> _Exercise details_: Below is a block of entries; repeat all of it exactly but omit the pictures.

-------- Material for this exercise

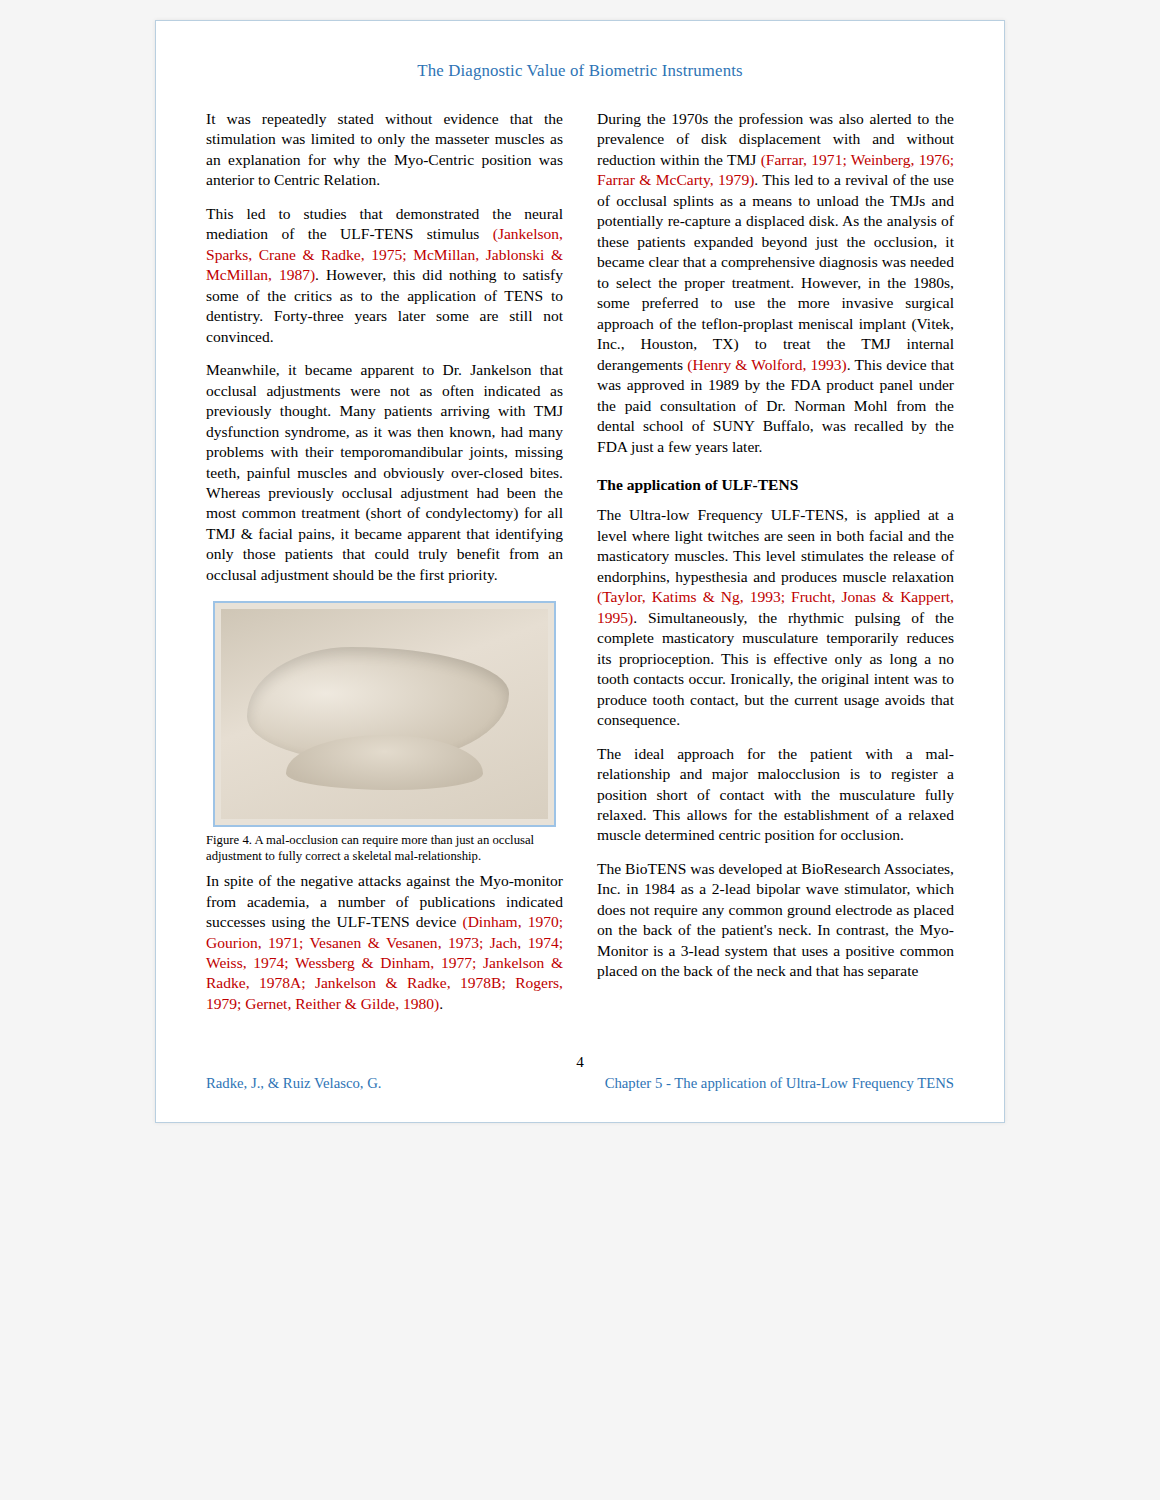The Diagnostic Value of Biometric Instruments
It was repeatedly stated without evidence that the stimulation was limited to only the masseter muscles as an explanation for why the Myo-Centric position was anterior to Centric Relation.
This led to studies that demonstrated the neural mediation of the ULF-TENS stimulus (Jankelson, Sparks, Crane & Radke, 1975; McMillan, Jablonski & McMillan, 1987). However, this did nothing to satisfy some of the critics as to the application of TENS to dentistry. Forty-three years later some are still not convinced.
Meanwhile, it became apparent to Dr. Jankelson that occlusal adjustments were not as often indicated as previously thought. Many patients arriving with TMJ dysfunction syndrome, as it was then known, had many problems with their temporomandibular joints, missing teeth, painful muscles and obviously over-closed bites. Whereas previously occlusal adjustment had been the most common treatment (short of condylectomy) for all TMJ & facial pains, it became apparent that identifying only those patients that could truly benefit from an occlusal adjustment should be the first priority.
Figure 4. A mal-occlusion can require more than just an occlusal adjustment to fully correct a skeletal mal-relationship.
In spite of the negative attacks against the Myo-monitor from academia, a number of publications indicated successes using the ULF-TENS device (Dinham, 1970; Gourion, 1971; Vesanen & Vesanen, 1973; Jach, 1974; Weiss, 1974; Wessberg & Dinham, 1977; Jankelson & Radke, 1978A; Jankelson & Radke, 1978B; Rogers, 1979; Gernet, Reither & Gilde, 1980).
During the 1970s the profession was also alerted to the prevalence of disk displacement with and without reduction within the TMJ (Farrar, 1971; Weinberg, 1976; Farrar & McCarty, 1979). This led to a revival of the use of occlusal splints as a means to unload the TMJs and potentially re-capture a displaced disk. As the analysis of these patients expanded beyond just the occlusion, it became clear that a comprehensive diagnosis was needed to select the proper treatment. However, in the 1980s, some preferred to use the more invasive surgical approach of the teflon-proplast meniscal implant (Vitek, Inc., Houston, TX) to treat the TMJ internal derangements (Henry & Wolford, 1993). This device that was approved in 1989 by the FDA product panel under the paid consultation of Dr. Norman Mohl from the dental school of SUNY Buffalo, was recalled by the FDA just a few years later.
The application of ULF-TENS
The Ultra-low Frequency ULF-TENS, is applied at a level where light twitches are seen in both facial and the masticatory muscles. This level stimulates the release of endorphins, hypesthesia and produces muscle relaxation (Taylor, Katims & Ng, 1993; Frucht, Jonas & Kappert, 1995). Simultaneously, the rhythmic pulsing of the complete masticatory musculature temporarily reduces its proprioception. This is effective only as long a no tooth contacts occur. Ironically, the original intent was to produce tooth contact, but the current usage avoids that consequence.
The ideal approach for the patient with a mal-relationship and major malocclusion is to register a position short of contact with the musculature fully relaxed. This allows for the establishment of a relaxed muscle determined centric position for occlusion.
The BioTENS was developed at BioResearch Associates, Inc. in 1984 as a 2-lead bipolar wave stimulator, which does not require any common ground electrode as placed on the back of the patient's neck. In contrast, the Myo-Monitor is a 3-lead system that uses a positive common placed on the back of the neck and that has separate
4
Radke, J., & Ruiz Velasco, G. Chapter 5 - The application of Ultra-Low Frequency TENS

----------------

> _Response for this exercise_:
The Diagnostic Value of Biometric Instruments
It was repeatedly stated without evidence that the stimulation was limited to only the masseter muscles as an explanation for why the Myo-Centric position was anterior to Centric Relation.
This led to studies that demonstrated the neural mediation of the ULF-TENS stimulus (Jankelson, Sparks, Crane & Radke, 1975; McMillan, Jablonski & McMillan, 1987). However, this did nothing to satisfy some of the critics as to the application of TENS to dentistry. Forty-three years later some are still not convinced.
Meanwhile, it became apparent to Dr. Jankelson that occlusal adjustments were not as often indicated as previously thought. Many patients arriving with TMJ dysfunction syndrome, as it was then known, had many problems with their temporomandibular joints, missing teeth, painful muscles and obviously over-closed bites. Whereas previously occlusal adjustment had been the most common treatment (short of condylectomy) for all TMJ & facial pains, it became apparent that identifying only those patients that could truly benefit from an occlusal adjustment should be the first priority.
Figure 4. A mal-occlusion can require more than just an occlusal adjustment to fully correct a skeletal mal-relationship.
In spite of the negative attacks against the Myo-monitor from academia, a number of publications indicated successes using the ULF-TENS device (Dinham, 1970; Gourion, 1971; Vesanen & Vesanen, 1973; Jach, 1974; Weiss, 1974; Wessberg & Dinham, 1977; Jankelson & Radke, 1978A; Jankelson & Radke, 1978B; Rogers, 1979; Gernet, Reither & Gilde, 1980).
During the 1970s the profession was also alerted to the prevalence of disk displacement with and without reduction within the TMJ (Farrar, 1971; Weinberg, 1976; Farrar & McCarty, 1979). This led to a revival of the use of occlusal splints as a means to unload the TMJs and potentially re-capture a displaced disk. As the analysis of these patients expanded beyond just the occlusion, it became clear that a comprehensive diagnosis was needed to select the proper treatment. However, in the 1980s, some preferred to use the more invasive surgical approach of the teflon-proplast meniscal implant (Vitek, Inc., Houston, TX) to treat the TMJ internal derangements (Henry & Wolford, 1993). This device that was approved in 1989 by the FDA product panel under the paid consultation of Dr. Norman Mohl from the dental school of SUNY Buffalo, was recalled by the FDA just a few years later.
The application of ULF-TENS
The Ultra-low Frequency ULF-TENS, is applied at a level where light twitches are seen in both facial and the masticatory muscles. This level stimulates the release of endorphins, hypesthesia and produces muscle relaxation (Taylor, Katims & Ng, 1993; Frucht, Jonas & Kappert, 1995). Simultaneously, the rhythmic pulsing of the complete masticatory musculature temporarily reduces its proprioception. This is effective only as long a no tooth contacts occur. Ironically, the original intent was to produce tooth contact, but the current usage avoids that consequence.
The ideal approach for the patient with a mal-relationship and major malocclusion is to register a position short of contact with the musculature fully relaxed. This allows for the establishment of a relaxed muscle determined centric position for occlusion.
The BioTENS was developed at BioResearch Associates, Inc. in 1984 as a 2-lead bipolar wave stimulator, which does not require any common ground electrode as placed on the back of the patient's neck. In contrast, the Myo-Monitor is a 3-lead system that uses a positive common placed on the back of the neck and that has separate
4
Radke, J., & Ruiz Velasco, G. Chapter 5 - The application of Ultra-Low Frequency TENS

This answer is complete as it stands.